- Giannota Location within Greece
- Coordinates: 39°58.7′N 22°2.7′E﻿ / ﻿39.9783°N 22.0450°E
- Country: Greece
- Administrative region: Thessaly
- Regional unit: Larissa
- Municipality: Elassona
- Municipal unit: Sarantaporo

Area
- • Community: 26.989 km^{2} (10.421 sq mi)
- Elevation: 550 m (1,800 ft)

Population (2021)
- • Community: 219
- • Density: 8.11/km^{2} (21.0/sq mi)
- Time zone: UTC+2 (EET)
- • Summer (DST): UTC+3 (EEST)
- Postal code: 402 00
- Area code: +30-2493
- Vehicle registration: PI

= Giannota =

Giannota (Γιαννωτά, /el/) is a village and a community of the Elassona municipality.
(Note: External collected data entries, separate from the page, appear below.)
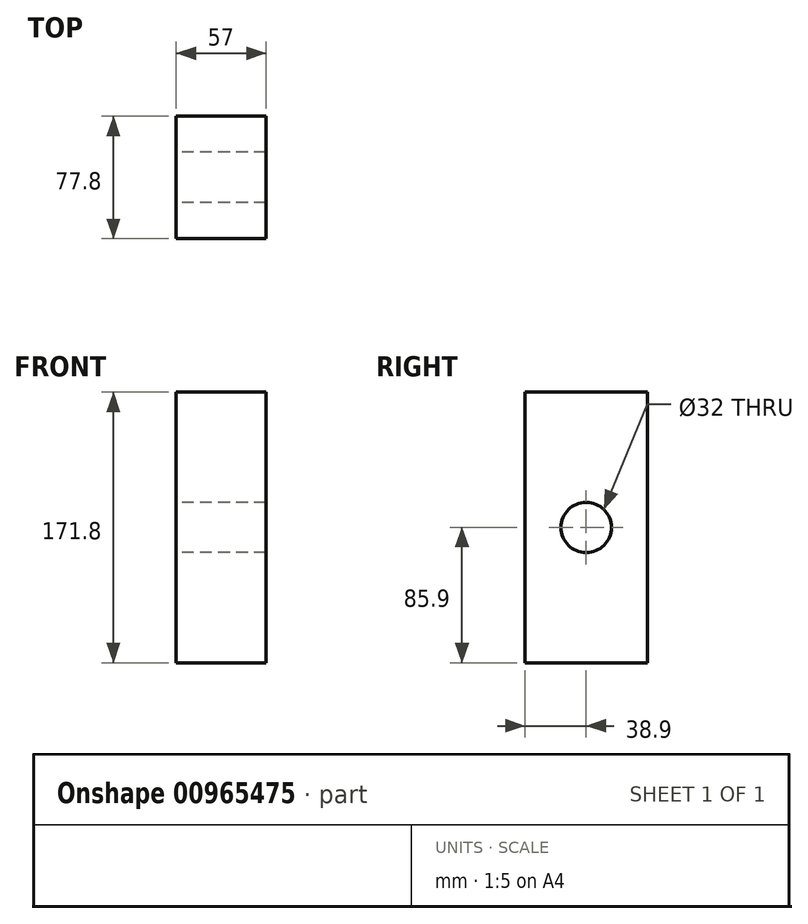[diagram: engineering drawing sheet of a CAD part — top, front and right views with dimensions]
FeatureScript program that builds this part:
annotation { "Feature Type Name" : "Feature", "Feature Type Description" : "" }
export const myFeature = defineFeature(function(context is Context, id is Id, definition is map)
    precondition{}
    {
        {
            var Q0;
            Q0=qCreatedBy(makeId("Right.planeOp"),FACE);
            var sketch = newSketch(context, id + "F0", { "sketchPlane" : qUnion([Q0])});
            skLineSegment(sketch, "E0.0", {"start": v(-38.9, 85.9) * mm, "end": v(38.9, 85.9) * mm});
            skLineSegment(sketch, "E0.1", {"start": v(-38.9, 85.9) * mm, "end": v(-38.9, -85.9) * mm});
            skLineSegment(sketch, "E0.2", {"start": v(-38.9, -85.9) * mm, "end": v(38.9, -85.9) * mm});
            skLineSegment(sketch, "E0.3", {"start": v(38.9, 85.9) * mm, "end": v(38.9, -85.9) * mm});
            skCircle(sketch, "E1", {"center": v(0, 0) * mm, "radius": 16 * mm});
            skSolve(sketch);
        }
        {
            var Q0;
            Q0 = qSketchRegion(id + "F0", true);
            extrude(context, id + "F1", {"entities" : qUnion([Q0]), "depth" : 57 * mm, "offsetDistance" : 25.4 * mm});
        }
    });
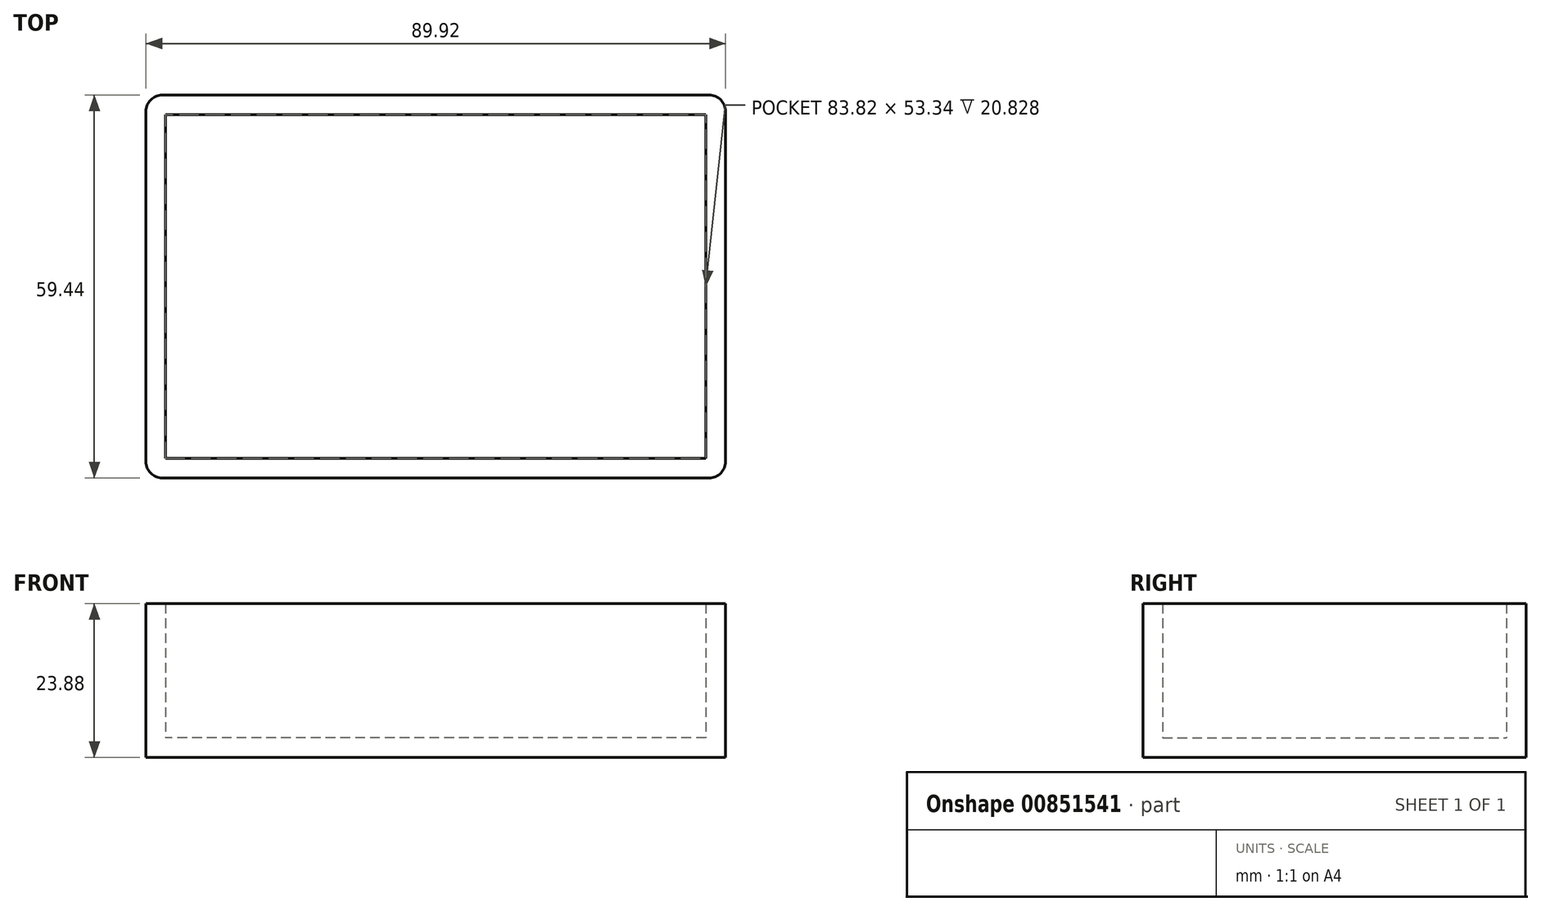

Before the 2011 local government reform it was a part of the municipality of Sarantaporo, of which it was a municipal district. The community of Giannota covers an area of 26.989 km^{2}.

==History==
The settlement is recorded as village and as "Yanota" in the Ottoman Tahrir Defter number 101 dating to 1521.

==Economy==
The population of Giannota is occupied in animal husbandry and agriculture.